ASSIGNMENT: The lines to reproduce run from the first one below to the line containing "text_box [206, 874, 1627, 1056]", both included. Reproduce them exactly and nothing else.

Document structure recognition data:
---+---

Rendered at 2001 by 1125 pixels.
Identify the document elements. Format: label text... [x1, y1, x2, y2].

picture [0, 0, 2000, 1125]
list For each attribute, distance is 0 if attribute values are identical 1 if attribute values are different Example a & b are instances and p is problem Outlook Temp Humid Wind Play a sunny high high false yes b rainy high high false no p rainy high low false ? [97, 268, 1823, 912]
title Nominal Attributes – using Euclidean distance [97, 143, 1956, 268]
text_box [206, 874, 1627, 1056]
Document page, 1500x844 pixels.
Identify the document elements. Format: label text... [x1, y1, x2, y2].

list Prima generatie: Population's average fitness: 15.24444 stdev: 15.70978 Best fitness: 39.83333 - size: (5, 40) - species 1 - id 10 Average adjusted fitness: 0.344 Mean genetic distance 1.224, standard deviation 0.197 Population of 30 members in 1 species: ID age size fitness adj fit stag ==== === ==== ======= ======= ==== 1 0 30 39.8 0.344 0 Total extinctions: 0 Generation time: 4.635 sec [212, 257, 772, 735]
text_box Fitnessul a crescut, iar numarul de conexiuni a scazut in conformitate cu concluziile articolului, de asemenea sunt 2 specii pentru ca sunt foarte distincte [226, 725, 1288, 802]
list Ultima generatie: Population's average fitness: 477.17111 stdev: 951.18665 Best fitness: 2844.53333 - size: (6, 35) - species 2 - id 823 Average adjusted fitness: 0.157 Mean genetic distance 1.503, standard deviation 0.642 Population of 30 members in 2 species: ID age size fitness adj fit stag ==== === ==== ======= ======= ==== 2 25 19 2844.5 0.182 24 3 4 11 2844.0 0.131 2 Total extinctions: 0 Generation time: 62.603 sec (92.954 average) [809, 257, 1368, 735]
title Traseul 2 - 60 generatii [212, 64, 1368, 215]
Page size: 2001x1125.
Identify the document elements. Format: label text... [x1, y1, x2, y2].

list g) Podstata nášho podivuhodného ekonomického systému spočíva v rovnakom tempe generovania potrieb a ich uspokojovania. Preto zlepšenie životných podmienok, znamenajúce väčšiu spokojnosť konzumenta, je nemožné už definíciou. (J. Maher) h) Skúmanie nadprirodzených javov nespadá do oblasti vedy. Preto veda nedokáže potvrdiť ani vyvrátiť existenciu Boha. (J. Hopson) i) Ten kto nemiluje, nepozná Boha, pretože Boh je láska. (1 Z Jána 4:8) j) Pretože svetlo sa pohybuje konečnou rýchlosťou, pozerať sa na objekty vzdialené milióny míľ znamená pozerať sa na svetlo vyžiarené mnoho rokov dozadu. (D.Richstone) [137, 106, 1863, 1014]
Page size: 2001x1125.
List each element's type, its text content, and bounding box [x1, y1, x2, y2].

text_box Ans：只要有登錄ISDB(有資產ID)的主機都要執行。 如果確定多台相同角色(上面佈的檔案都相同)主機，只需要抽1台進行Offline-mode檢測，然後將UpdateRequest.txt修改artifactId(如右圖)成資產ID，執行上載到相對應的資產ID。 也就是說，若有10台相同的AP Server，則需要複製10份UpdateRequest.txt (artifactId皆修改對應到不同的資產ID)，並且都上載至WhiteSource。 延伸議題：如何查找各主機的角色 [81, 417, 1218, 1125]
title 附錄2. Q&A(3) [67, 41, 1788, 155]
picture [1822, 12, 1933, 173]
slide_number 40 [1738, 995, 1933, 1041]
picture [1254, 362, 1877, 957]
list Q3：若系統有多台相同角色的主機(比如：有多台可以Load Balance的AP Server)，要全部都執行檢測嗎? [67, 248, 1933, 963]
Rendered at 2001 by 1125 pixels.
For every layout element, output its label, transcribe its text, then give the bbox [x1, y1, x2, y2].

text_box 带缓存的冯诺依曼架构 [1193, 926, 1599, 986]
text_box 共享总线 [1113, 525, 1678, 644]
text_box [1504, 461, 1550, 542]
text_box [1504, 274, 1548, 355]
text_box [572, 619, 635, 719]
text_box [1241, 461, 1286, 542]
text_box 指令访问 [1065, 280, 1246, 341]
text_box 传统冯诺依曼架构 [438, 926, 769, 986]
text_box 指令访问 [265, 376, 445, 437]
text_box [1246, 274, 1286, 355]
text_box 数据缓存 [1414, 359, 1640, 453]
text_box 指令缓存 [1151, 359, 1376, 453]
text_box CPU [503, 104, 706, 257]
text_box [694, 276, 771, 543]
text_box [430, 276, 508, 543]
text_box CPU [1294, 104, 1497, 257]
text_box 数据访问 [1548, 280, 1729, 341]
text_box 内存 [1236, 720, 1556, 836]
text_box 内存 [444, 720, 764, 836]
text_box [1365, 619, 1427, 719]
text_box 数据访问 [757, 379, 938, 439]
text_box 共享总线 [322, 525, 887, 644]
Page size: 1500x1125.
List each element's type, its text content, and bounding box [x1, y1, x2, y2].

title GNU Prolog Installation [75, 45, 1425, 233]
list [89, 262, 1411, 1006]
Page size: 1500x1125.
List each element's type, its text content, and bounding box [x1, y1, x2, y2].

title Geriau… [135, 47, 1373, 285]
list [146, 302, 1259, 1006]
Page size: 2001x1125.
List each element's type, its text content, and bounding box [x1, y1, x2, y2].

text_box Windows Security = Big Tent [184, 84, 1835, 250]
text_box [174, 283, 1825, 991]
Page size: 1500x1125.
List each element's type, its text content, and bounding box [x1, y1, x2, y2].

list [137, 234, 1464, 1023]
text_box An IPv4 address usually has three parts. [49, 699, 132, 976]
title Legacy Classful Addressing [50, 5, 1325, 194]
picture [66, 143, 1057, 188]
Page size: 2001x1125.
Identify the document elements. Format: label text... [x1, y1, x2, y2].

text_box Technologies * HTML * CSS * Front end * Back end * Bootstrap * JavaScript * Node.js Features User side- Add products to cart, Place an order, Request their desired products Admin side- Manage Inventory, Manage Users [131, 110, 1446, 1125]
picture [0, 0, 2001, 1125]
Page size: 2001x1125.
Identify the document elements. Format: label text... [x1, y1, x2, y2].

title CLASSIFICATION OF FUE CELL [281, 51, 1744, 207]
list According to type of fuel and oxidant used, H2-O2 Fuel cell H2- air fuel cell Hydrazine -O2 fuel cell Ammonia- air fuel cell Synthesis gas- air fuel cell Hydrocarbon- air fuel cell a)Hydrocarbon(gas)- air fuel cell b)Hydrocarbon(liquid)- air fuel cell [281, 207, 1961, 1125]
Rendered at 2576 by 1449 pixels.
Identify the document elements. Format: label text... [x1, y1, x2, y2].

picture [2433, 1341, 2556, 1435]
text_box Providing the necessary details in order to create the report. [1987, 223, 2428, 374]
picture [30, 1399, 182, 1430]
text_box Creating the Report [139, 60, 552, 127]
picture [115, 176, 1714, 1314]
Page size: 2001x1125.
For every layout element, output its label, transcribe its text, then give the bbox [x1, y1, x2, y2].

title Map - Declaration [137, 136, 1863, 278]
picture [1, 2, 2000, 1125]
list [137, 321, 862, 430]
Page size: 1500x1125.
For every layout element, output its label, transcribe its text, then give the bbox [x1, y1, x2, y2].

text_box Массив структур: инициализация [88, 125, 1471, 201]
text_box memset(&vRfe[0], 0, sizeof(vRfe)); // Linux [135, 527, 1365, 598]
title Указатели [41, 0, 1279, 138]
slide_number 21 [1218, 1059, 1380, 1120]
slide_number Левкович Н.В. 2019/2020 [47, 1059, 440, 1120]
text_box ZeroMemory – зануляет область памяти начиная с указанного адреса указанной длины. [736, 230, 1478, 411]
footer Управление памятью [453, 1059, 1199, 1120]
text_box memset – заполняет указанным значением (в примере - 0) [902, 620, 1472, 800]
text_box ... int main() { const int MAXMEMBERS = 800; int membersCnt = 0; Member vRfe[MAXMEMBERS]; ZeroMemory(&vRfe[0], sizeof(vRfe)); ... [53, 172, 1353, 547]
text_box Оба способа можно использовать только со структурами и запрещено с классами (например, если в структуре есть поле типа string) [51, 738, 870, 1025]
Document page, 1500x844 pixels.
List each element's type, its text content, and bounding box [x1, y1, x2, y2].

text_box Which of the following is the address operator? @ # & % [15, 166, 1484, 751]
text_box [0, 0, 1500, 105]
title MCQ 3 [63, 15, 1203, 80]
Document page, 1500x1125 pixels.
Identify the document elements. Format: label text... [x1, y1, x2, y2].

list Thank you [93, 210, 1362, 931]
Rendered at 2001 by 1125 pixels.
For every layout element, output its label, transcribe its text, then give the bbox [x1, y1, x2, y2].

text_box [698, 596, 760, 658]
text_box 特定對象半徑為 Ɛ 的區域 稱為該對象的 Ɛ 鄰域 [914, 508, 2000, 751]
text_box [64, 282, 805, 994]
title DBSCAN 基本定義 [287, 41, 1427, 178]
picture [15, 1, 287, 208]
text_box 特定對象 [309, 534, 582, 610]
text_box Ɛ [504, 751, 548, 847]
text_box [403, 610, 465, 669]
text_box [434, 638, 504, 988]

---+---

RESPONSE AREA:
Rendered at 2001 by 1125 pixels.
Identify the document elements. Format: label text... [x1, y1, x2, y2].

picture [0, 0, 2000, 1125]
list For each attribute, distance is 0 if attribute values are identical 1 if attribute values are different Example a & b are instances and p is problem Outlook Temp Humid Wind Play a sunny high high false yes b rainy high high false no p rainy high low false ? [97, 268, 1823, 912]
title Nominal Attributes – using Euclidean distance [97, 143, 1956, 268]
text_box [206, 874, 1627, 1056]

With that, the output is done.